Converting NLTK phrase structure trees to BRAT .ann standoff

I'm trying to annotate a corpus of plain text. I'm working with systemic functional grammar, which is fairly standard in terms of part-of-speech annotation, but differs in terms of phrases/chunks.

Accordingly, I've POS tagged my data with NLTK defaults, and made a regex chunker with nltk.RegexpParser. Basically, the output now is an NLTK-style phrase structure tree:

Tree('S', [Tree('Clause', [Tree('Process-dependencies', [Tree('Participant', [('This', 'DT')]), Tree('Verbal-group', [('is', 'VBZ')]), Tree('Participant', [('a', 'DT'), ('representation', 'NN')]), Tree('Circumstance', [('of', 'IN'), ('the', 'DT'), ('grammar', 'NN')])])]), ('.', '.')])

There is some stuff I want to manually annotate on top of this, however: the systemic grammar breaks down participants and verbal groups into sub-types that probably can't be automatically annotated. So, I was hoping to convert the parse tree format into something an annotation tool (preferably BRAT) could handle, and then go through the text and specify the sub-types manually, as in (one possible solution):

BRAT annotation

Perhaps the solution would be sort of tricking BRAT into treating the phrase structure like dependencies? I could modify the chunking regex if need be. Are there any converters out there? (Brat provides ways of converting from CONLL2000 and Stanford Core NLP, so if I could get the phrase structure into either of those forms it would be acceptable too.)

Thanks!

Solution

Representing a non-binary tree as arcs will be difficult, but it is possible to nest "entity" annotations and use this for a constituency parse structure.

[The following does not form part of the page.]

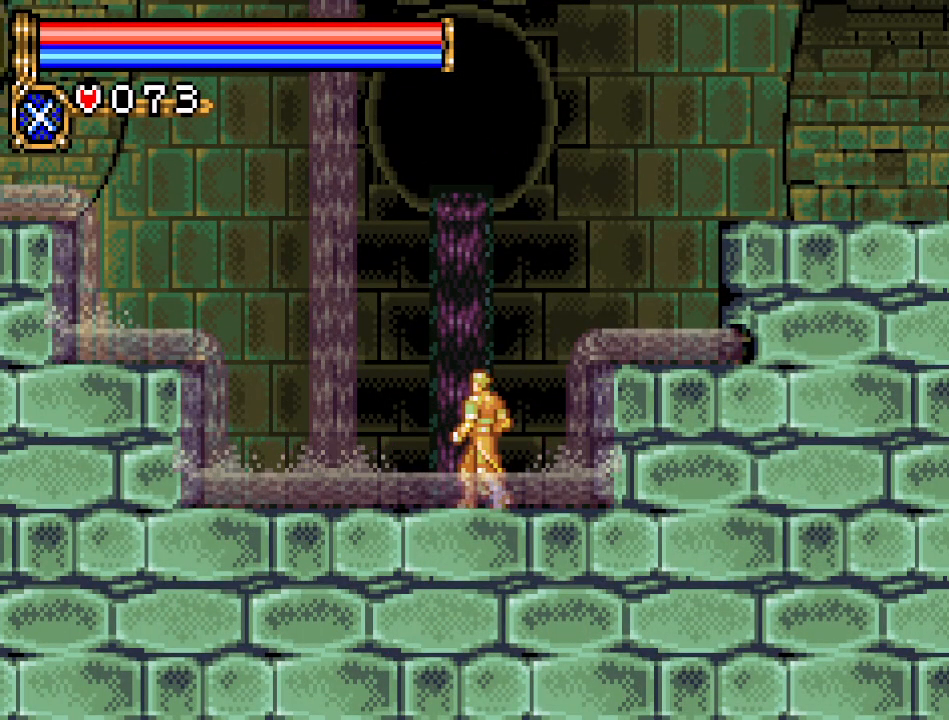
{"buttons": ["DPAD_RIGHT"], "events": []}
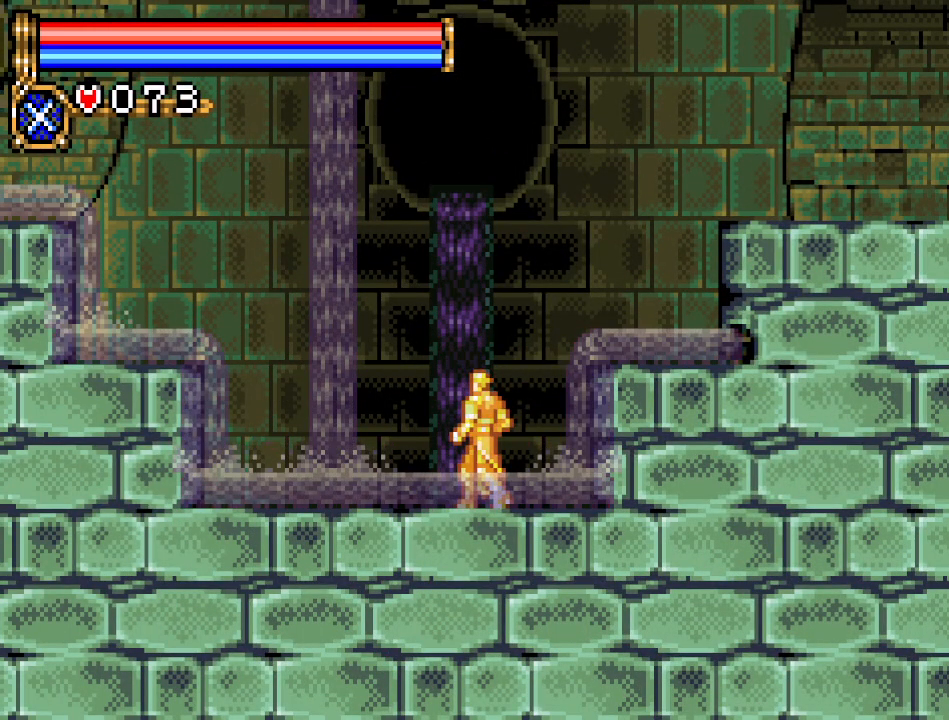
{"buttons": ["DPAD_RIGHT"], "events": []}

Note that I'm not creating nodes for the terminals (part of speech tags) of the tree, partially because Brat is not currently good at displaying unary rules that often apply to terminals. The description of the target format is found here.

Firstly, we need a function to produce standoff annotations. While Brat seeks standoff in terms of characters, in the following we just use token offsets, and will convert to characters below.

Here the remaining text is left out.